Whether or not this particular model is robust enough to do what you want depends both upon the nature of your source material and upon what you want to do with the results. Your question about how to optimally set the one threshold value in your model similarly depends on what you want to do. The proper way to do this is to quantify your pain (how bad is it for you system to miss a split point vs. how bad is it to introduce one that should not be there) and then look at sample data and choose the threshold that minimizes your pain. But all of this presuposes that you do in fact have the proper model and that you only need to tune the free parameters.
I would question you as to whether you are really at that point. Suppose the text image was not scanned in straight and was slightly tilted. In that case, looking for a river of white to divide the black text lines will not work. You would need to first detect and correct for small rotations. (And of course this is why I emphasized that your model depends upon what you want to do. If you are looking at scanned in text then slant correction is essential. If however your images are all screen images of computer generated text it is already perfectly aligned.)
At one point in my life we were working with images scanned in from books and had to deal with (detect and correct) something worse than rotation. There was local bending cased by the way that the binding on the book caused the text near the spine to curve, even if the bulk of the page was properly oriented.
Your model makes no assumptions at all about the size of the splits (and hence the size of a line of text, or the size of the river that leads to a split). This is not necessarily a good decision. Suppose you see a bunch of essentially black lines (which you suppose to be text) followed by a few blank lines, followed by a single black line, followed by 2 blank lines followed by a bunch of black lines (again presumably text). What was the one single black line?
Was that a line of text exactly one pixel high? (I doubt it) Was it a graphic line seperator that just happened to be perfectly aligned on the scan? (I don't know, does you data have anything like that?) Was it a smudge of dirt that at its thickest point just happened to cross the threshold where you decided that it was a black line rather than blank? Or did you just happen to have a second line of text that just happened to be all lower case characters a few of which happend to be lower case i's and that pixel high line is the dots on the i's?
In any situation with real data all those possibilities and more than dreamed of in your philosophies will occur.
What you do about it is to hack out your model, try it on some data, see if it is good enough (setting your free parameters, your thresholds, by hand). When you see problems that you can't cure with your thresholds you modify your model and make it a little more complicated and usually you introduce new thresholds that must now be adjusted. Eventually you will get a model that you feel has enough free parameters that in theory you could adjust it to do anything right, but that in practice you couldn't possibly collect enough data to do the statistical analysis to determine the proper values of the parameters.

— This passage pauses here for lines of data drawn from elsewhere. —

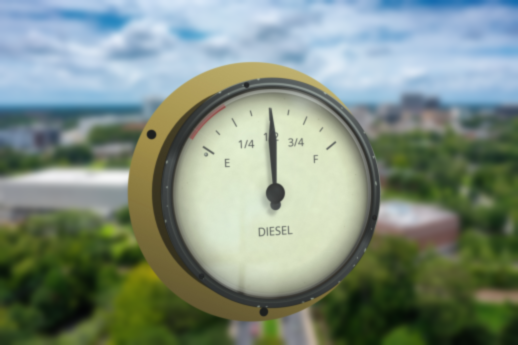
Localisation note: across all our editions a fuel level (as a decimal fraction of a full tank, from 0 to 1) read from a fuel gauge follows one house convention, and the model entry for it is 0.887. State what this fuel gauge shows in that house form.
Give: 0.5
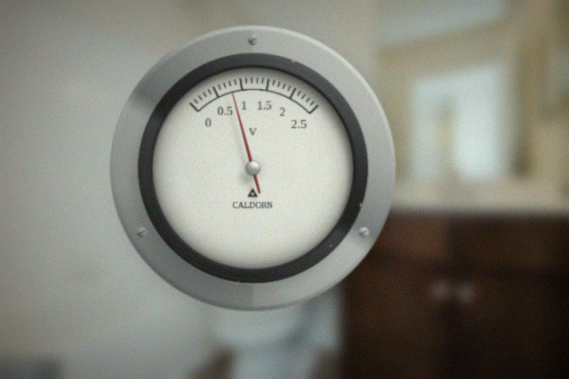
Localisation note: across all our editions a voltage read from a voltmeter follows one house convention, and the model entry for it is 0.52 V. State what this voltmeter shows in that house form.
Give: 0.8 V
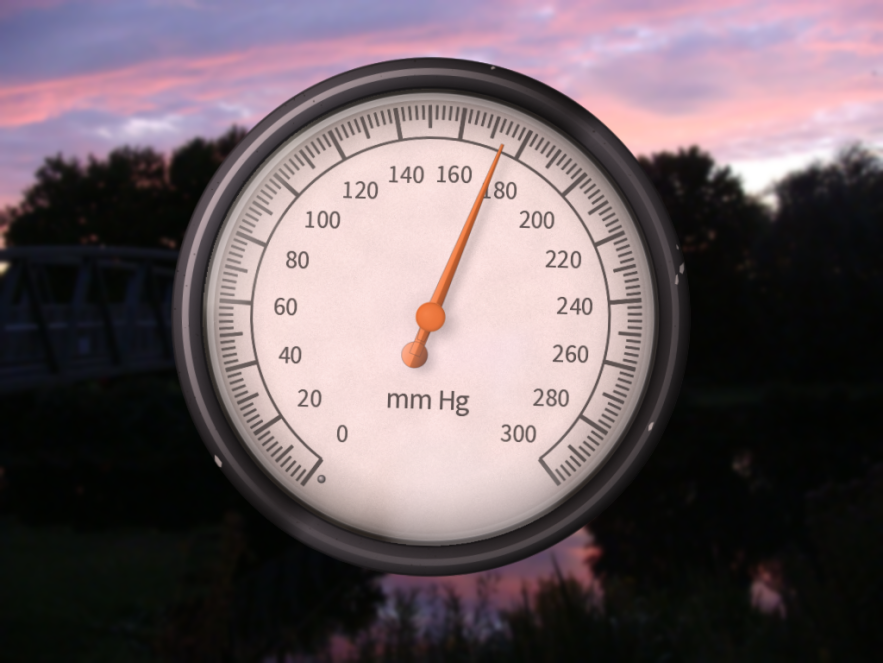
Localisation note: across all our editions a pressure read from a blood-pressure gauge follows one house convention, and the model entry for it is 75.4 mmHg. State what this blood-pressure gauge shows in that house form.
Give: 174 mmHg
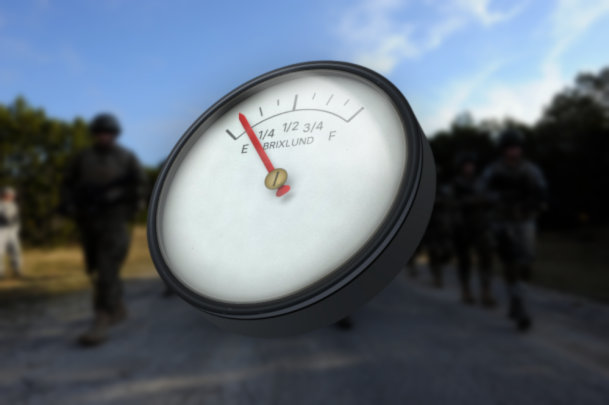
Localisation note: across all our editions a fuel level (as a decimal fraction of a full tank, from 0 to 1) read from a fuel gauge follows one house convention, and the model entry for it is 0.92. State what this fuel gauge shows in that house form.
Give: 0.125
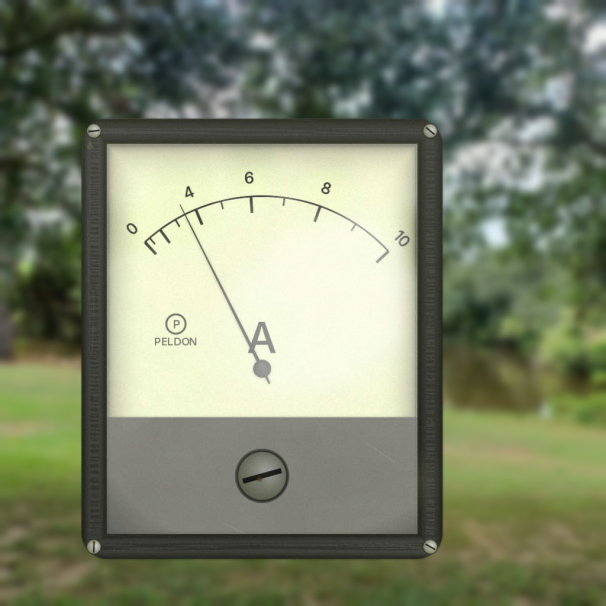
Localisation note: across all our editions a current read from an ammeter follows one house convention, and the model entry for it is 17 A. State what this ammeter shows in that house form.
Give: 3.5 A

Such is life.
In general, you will be better off if you do not build decision tree types of structures; where you look at some value, make a decision, and now that you have made your decision you branch to logic that depends on that particular case. The problem is that if you make a mistake in that decision you are off in the wrong branch and everything else you do is predicated on a false assumption.
Instead you would rather do something a little more fuzzy, where you award points for behavior that you believe to be good and penalize behaviors that you believe to be bad. So for example, a single pixel high black line is a bad model for a line of text. The thicker it gets the happier you are that you have a line of text up to some point, and then as it gets even thicker you get less happy that you are looking at a line of text. Similarly, a bunch of lines of black, split by rivers of white and all the splits being the same basic height sure fits the model of a nice paragraph of uniform text. Good! A bunch of line of very different height doesn't smell much like a nice paragraph of uniform text. Bad! Do you need to model paragraphs for your application? I certainly don't know.
What you are generally aiming for is something that does not just split up the image but something that both splits up the image and also tells you how happy it is to have split up the image that way.